The conservative news site The Daily Caller published — and then, after being accused of anti-semitism, deleted — a video saying “NYT’s Glenn Thrush has a lot of chutzpah.” The video showed New York Times reporter Glenn Thrush repeatedly saying “chutzpah” and in the background, the Israeli folk song, “Hava Nagila” could be heard.
The Daily Caller article link now goes to an error page. John Aravosis, editor of America Blog, re-posted a screenshot and the video of the Daily Caller story page, after the video was removed, Business Insider noted. See that post below.
Thrush recently stopped using Twitter, but his fellow New York Times White House reporter Maggie Haberman flagged the video in a tweet this evening, writing, “Am I seeing this correctly and the Daily Caller made a vid of Thrush saying ‘chutzpah’ with hava nagila playing?” iMediaEthics has written to the Times for a response to the video.
Betsy Rothstein, a media writer for the Daily Caller–which was founded by Tucker Carlson–tweeted numerous times to “explain how the @GlennThrush ‘Chutzpah!’ video was born.” Rothstein said she saw Glenn Thrush on MSNBC’s Lawrence O’Donnell Show and “heard Thrush utter the most perfect pronunciation of ‘Chutzpah’ that I, as a Jewish woman, have ever heard in my life.” She continued that she was “in awe” of the pronunciation, “thought it would make for a funny video” and asked someone to make it.
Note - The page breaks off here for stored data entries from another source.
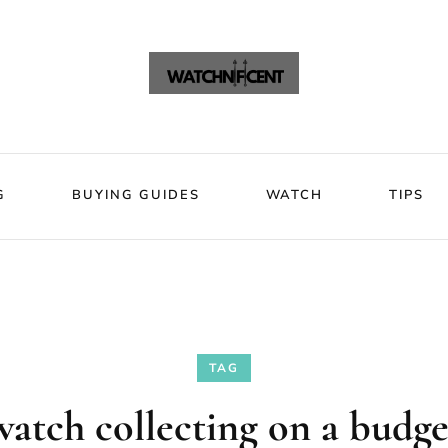
VIEWS
BLOG
BUYING GUIDES
WATCH
Watchni
Watchnificent Watches
G
BUYING GUIDES
WATCH
TIPS
TAG
watch collecting on a budge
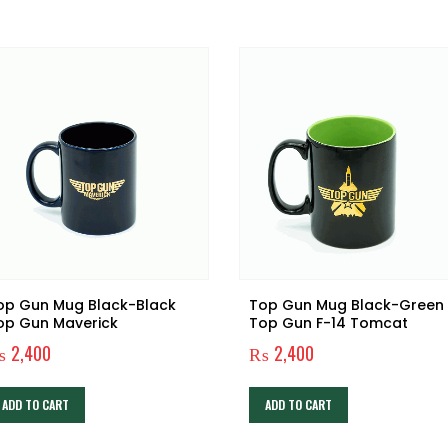
op Gun Mug Black-Black
Top Gun Mug Black-Green
op Gun Maverick
Top Gun F-14 Tomcat
₨
2,400
₨
2,400
ADD TO CART
ADD TO CART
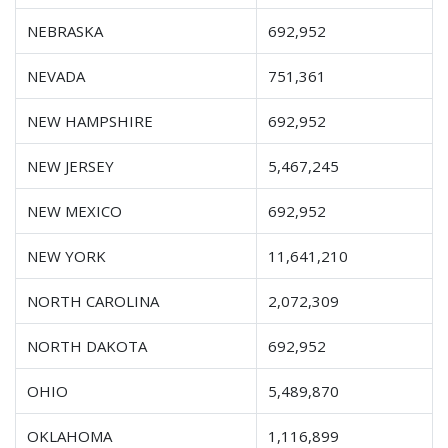
NEBRASKA
692,952
NEVADA
751,361
NEW HAMPSHIRE
692,952
NEW JERSEY
5,467,245
NEW MEXICO
692,952
NEW YORK
11,641,210
NORTH CAROLINA
2,072,309
NORTH DAKOTA
692,952
OHIO
5,489,870
OKLAHOMA
1,116,899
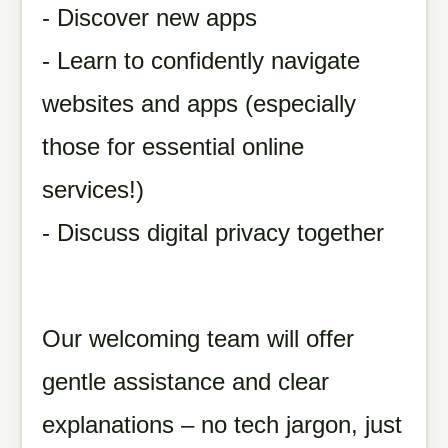
- Discover new apps
- Learn to confidently navigate
websites and apps (especially
those for essential online
services!)
- Discuss digital privacy together
Our welcoming team will offer
gentle assistance and clear
explanations – no tech jargon, just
She denied having “intended to mock his religion” and said that after the video was posted and removed, she called Thrush to “explain myself.” That said, she argued the video “was accidentally released too soon,” that she planned to write something, and that it “lacked proper context.” We’ve written to Rothstein to ask if the video will be re-published, then, when her article is complete.
UPDATED: 9/28/2017 10:31 PM EST Rothstein posted a new article in which she says the Daily Caller will not be re-posting the chutzpah video. Rothstein called Thrush’s pronunciation of chutzpah “the most succinct pronunciation this Jewish woman has ever heard in her entire life.”
Pairing the word with Hava Nagila “had the feel of a Seinfeld episode,” Rothstein argued. “Unfortunately, the video was posted without proper context and that is when things on Twitter went awry,” she continued, explaining she hadn’t had time to write her story before the video was posted.
“Without proper context, the video on its own doesn’t look good and was misconstrued as intending ethnic harm on Thrush,” Rothstein wrote. “I do not fault people for thinking this. For that reason, we are not re-posting it.”